Common Pitfalls or Misconceptions

• WY-14643 is insoluble in water and should not be used in aqueous buffers; optimal dissolution is achieved in DMSO or ethanol with ultrasonic assistance (APExBIO).
• Long-term storage of WY-14643 solutions is not recommended; aliquots should be stored at -20°C and prepared fresh for experiments.
• WY-14643 is not a pan-PPAR agonist; its primary activity is toward PPARα, with secondary activity toward PPARγ only after specific aliphatic α-substitution.
• Observed effects in animal models may not directly translate to human clinical outcomes due to species-specific differences in PPAR expression and regulation.
• Improvement in insulin sensitivity and lipid parameters requires controlled dosing and dietary context; results may vary outside high-fat-fed models.

For scenario-driven protocol advice and troubleshooting, see Scenario-Driven Solutions for WY-14643 (Pirinixic Acid), which this article extends by providing detailed chemical handling guidance and updated mechanistic evidence.

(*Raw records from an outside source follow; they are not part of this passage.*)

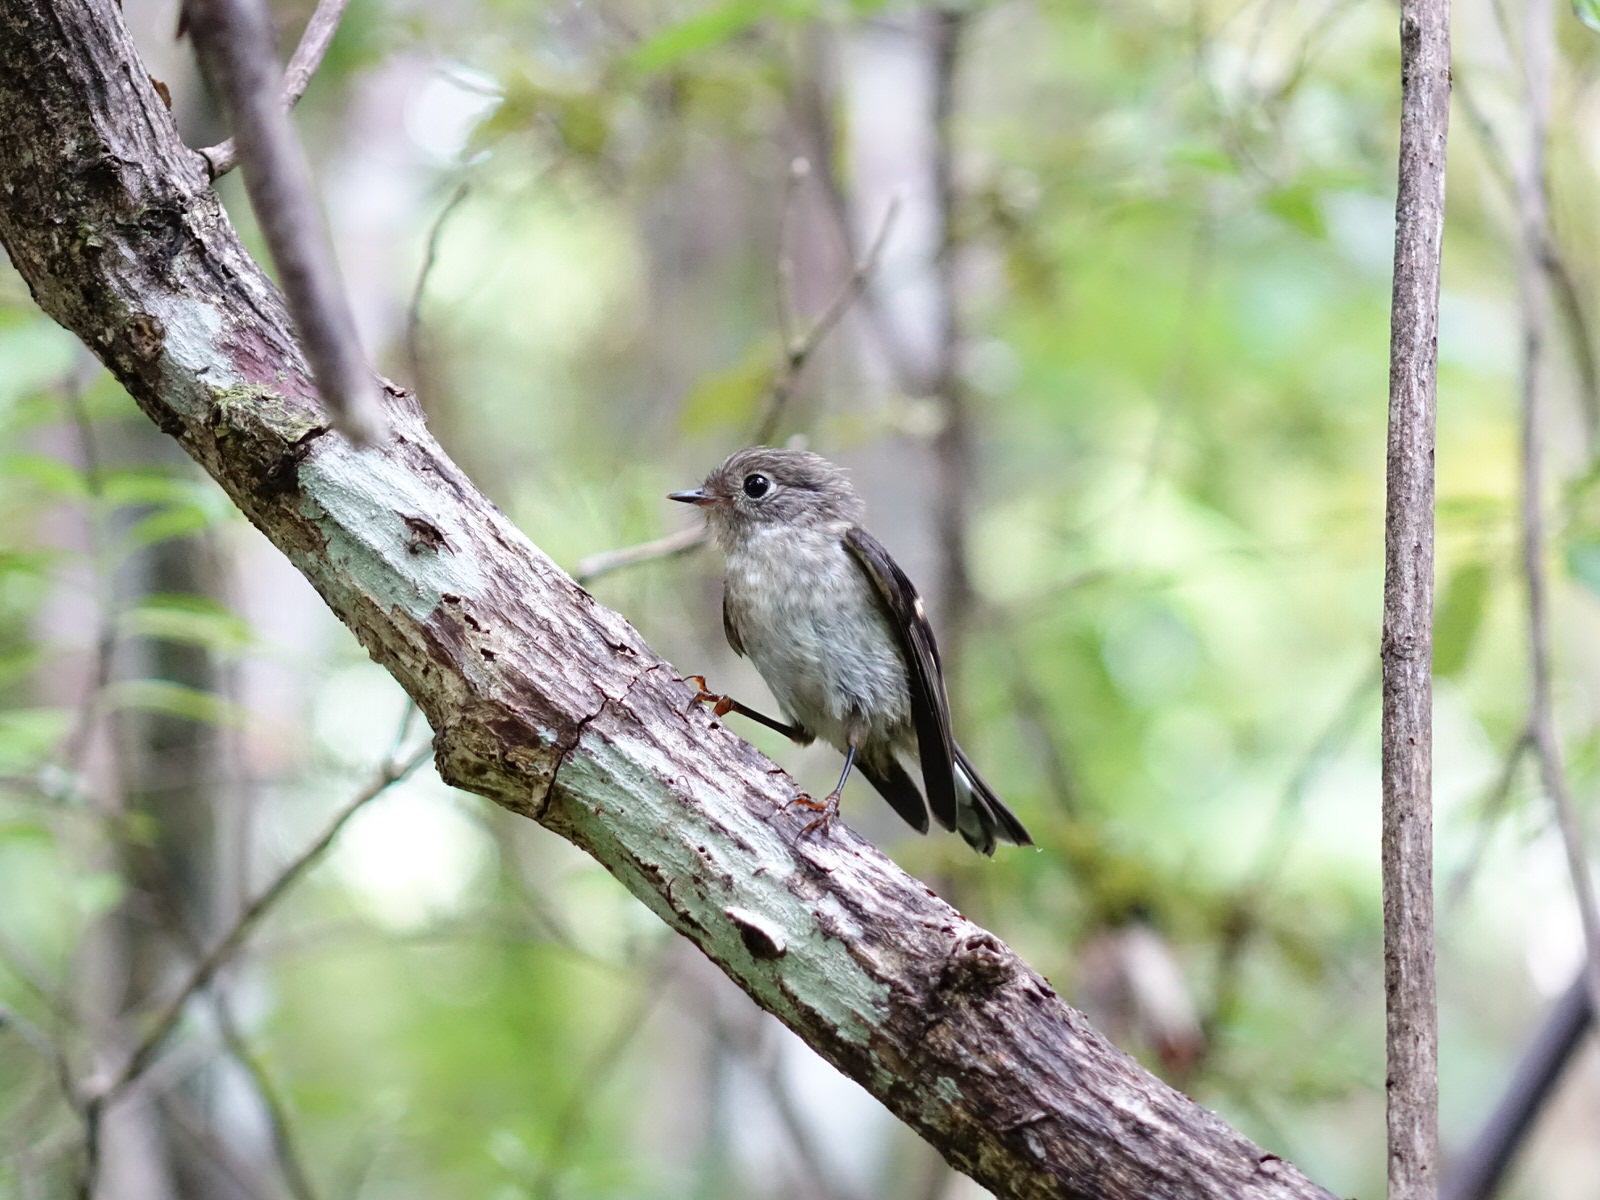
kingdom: Animalia
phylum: Chordata
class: Aves
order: Passeriformes
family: Petroicidae
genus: Petroica
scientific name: Petroica macrocephala
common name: Tomtit
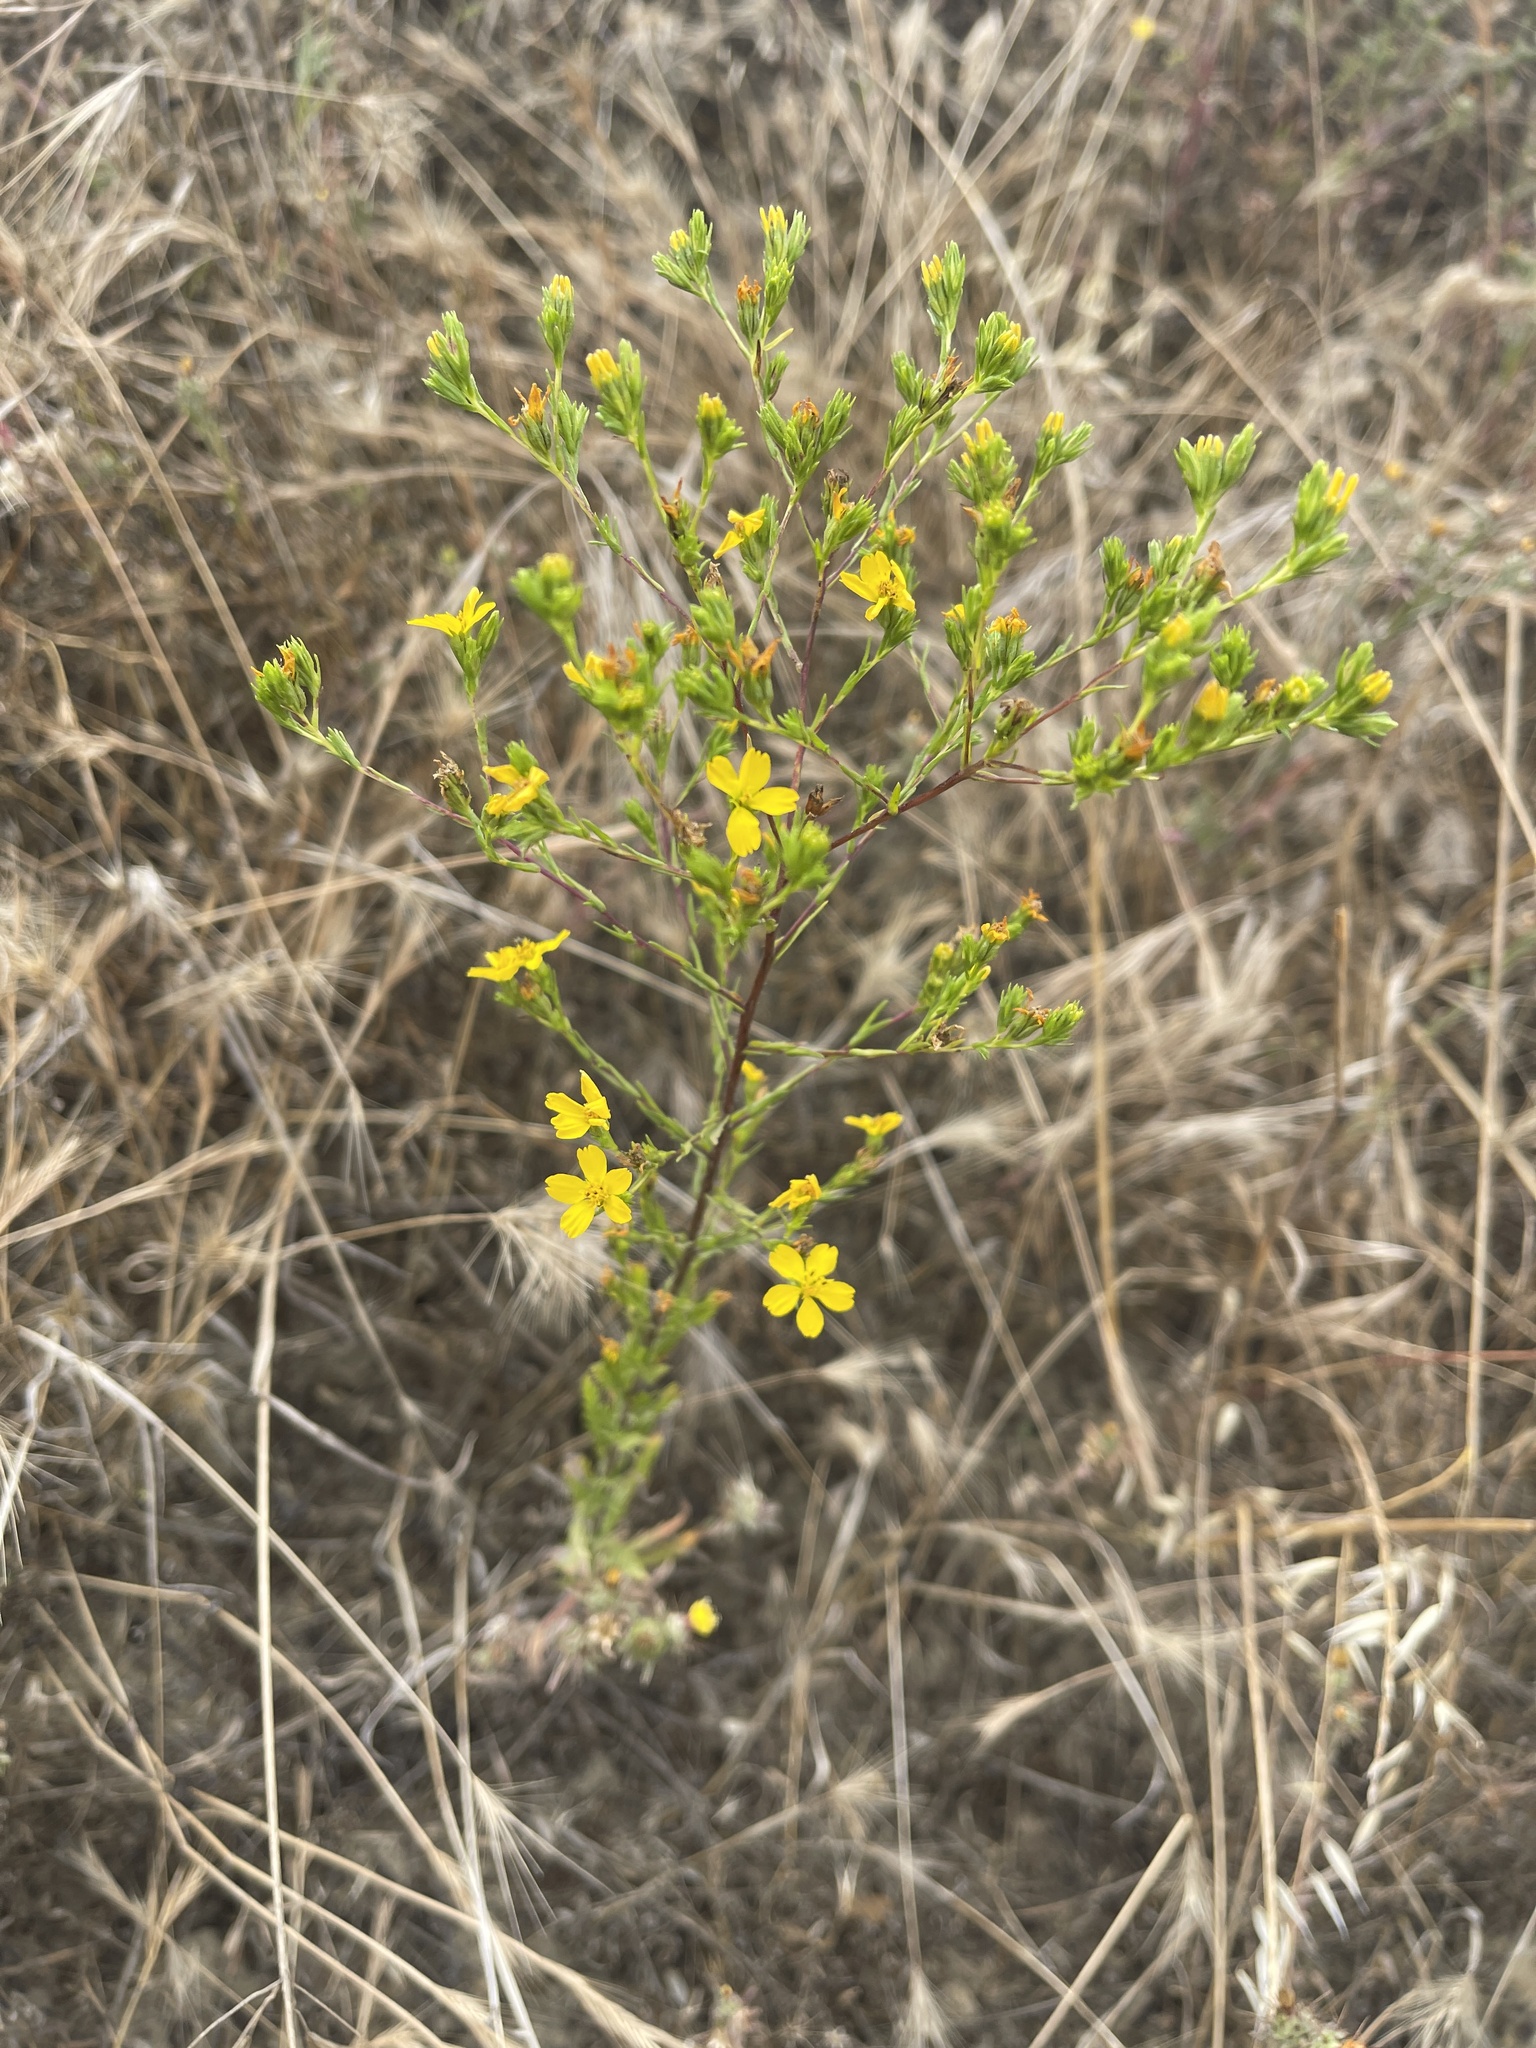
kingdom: Plantae
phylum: Tracheophyta
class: Magnoliopsida
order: Asterales
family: Asteraceae
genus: Deinandra
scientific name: Deinandra fasciculata
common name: Clustered tarweed
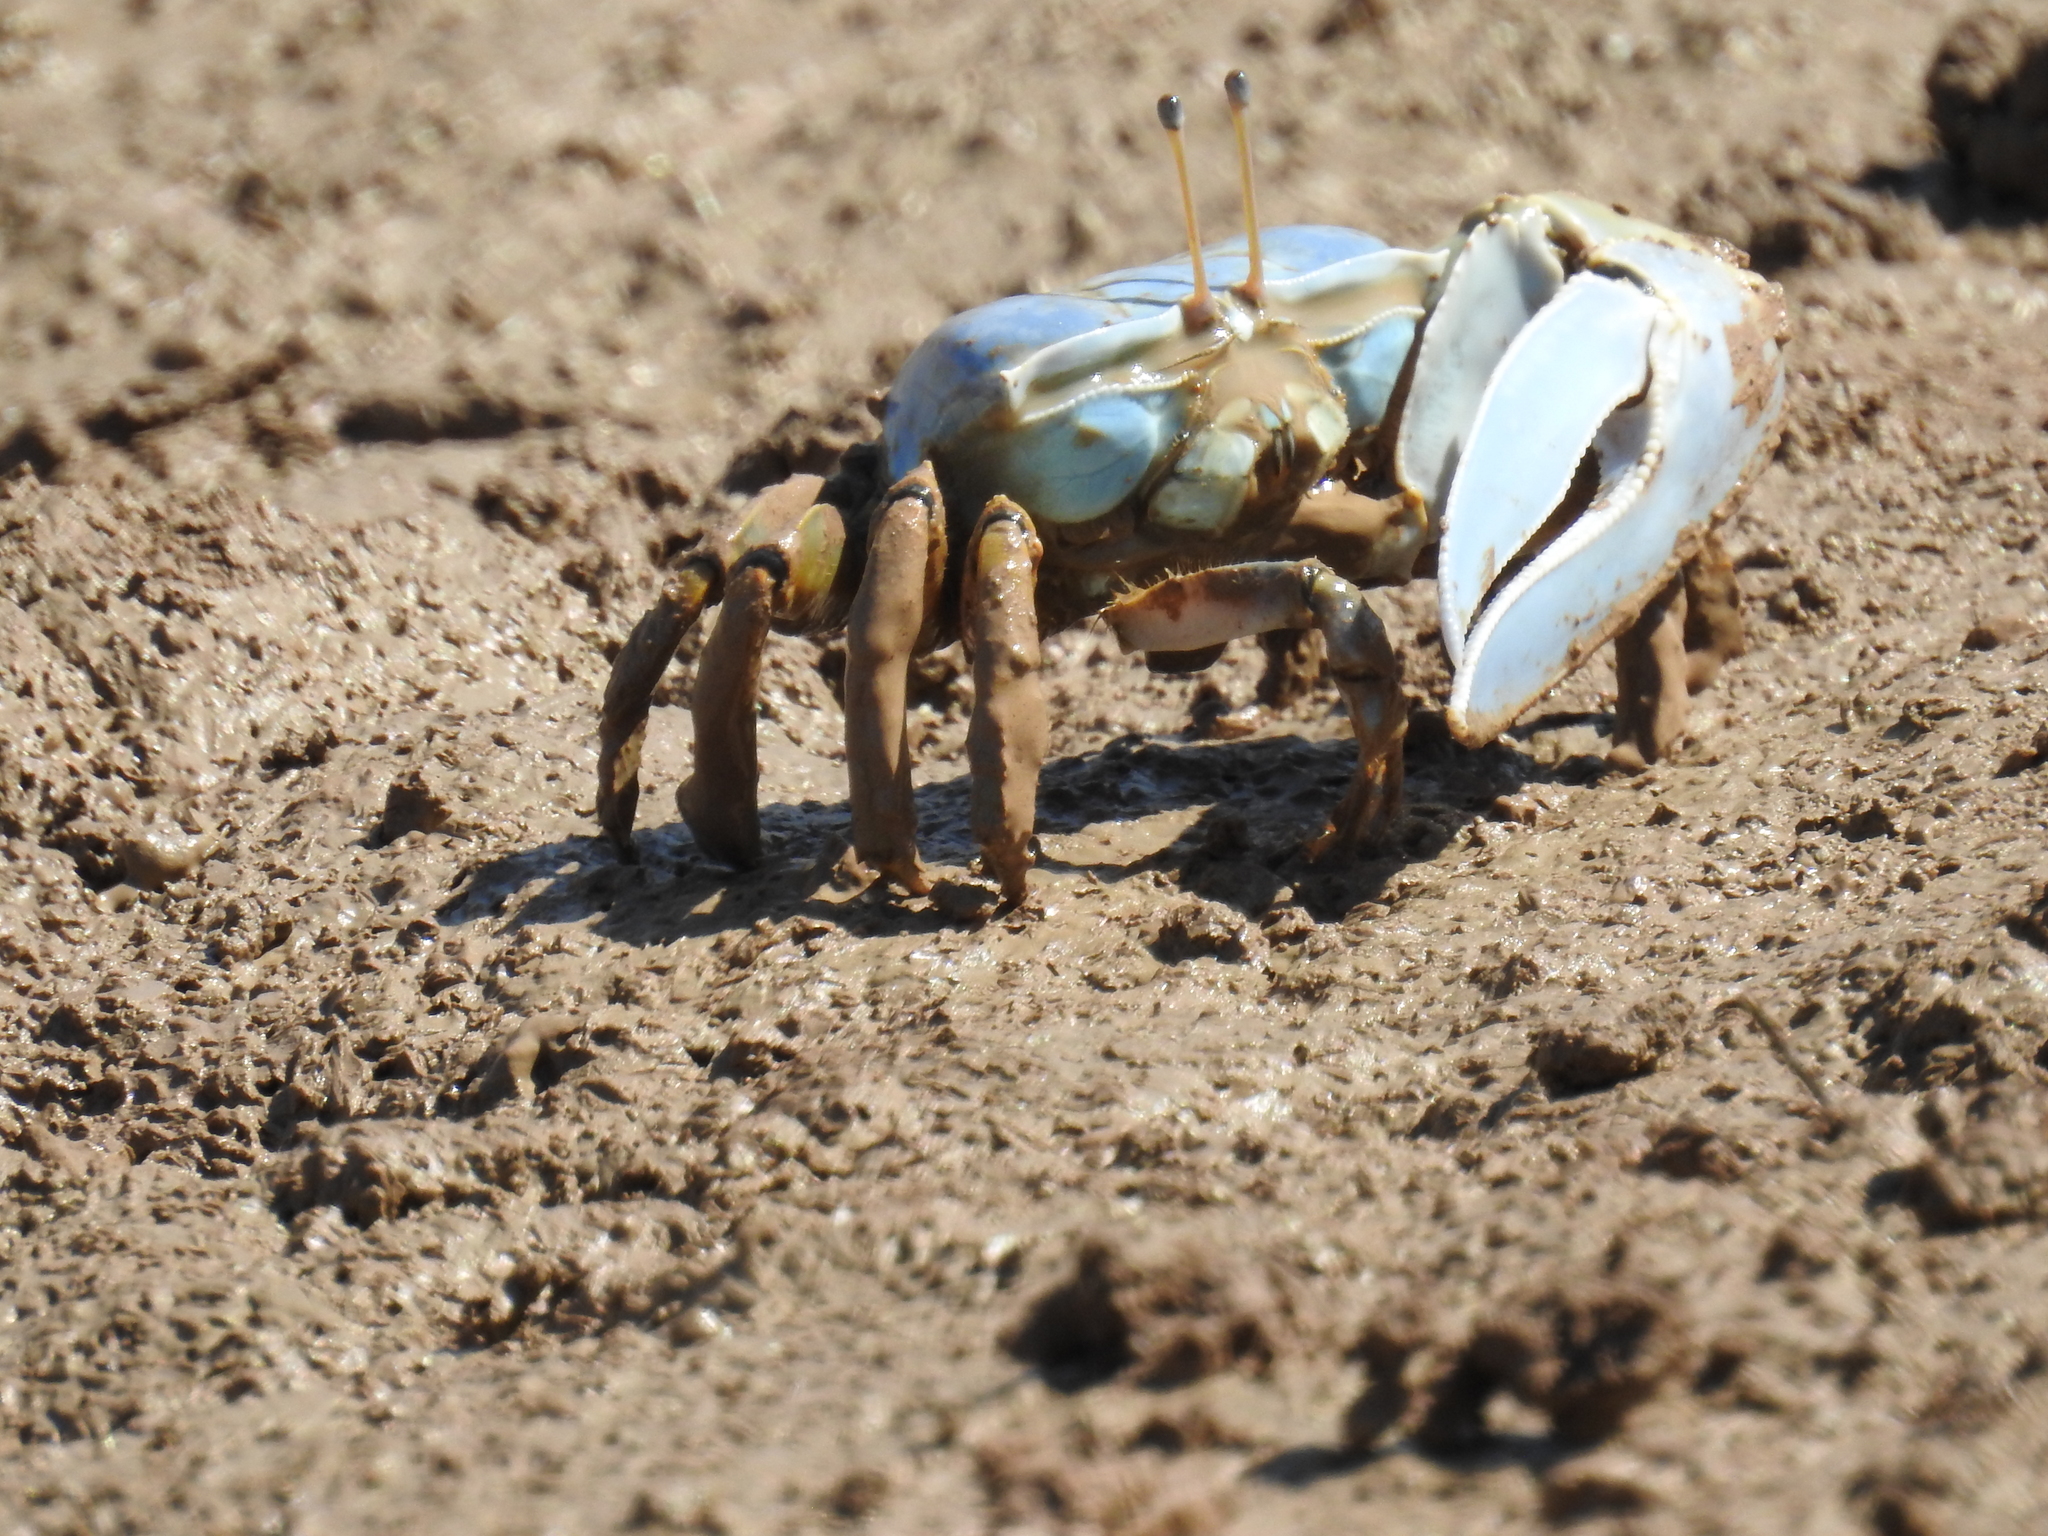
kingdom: Animalia
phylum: Arthropoda
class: Malacostraca
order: Decapoda
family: Ocypodidae
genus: Uca
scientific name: Uca monilifera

Workflow Integration & Parameters

WY-14643 (Pirinixic Acid) is supplied as a solid by APExBIO and should be stored at -20°C. The compound is insoluble in water, but dissolves readily in DMSO (≥16.2 mg/mL) or ethanol (≥48.8 mg/mL, ultrasonic assistance). For optimal solubility, warming to 37°C and ultrasonic shaking are recommended. Working solutions should be prepared fresh and not stored long-term. In animal studies, a standard protocol involves oral administration at 3 mg/kg/day for 2 weeks in high-fat-fed rat models. In vitro concentrations are typically in the 1–50 µM range, depending on cell type and experimental design. WY-14643 is compatible with PPAR signaling pathway assays, metabolic flux analysis, and inflammation models. For advanced troubleshooting and comparative protocols, consult WY-14643: A Selective PPARα Agonist for Metabolic Research, which this article updates with recent mechanistic insights and storage recommendations.

Conclusion & Outlook

WY-14643 (Pirinixic Acid) remains a benchmark PPARα agonist for metabolic and inflammation research. Its high selectivity, reproducible efficacy, and robust anti-inflammatory effects empower studies in lipid metabolism, insulin sensitivity, and endothelial inflammation. APExBIO’s A4305 reagent supports reliable workflows in both basic and translational research. Ongoing multiomics studies and tumor microenvironment models continue to reveal new roles for PPARα modulation in disease. Careful attention to compound handling, solubility, and species-specific responses will maximize research impact.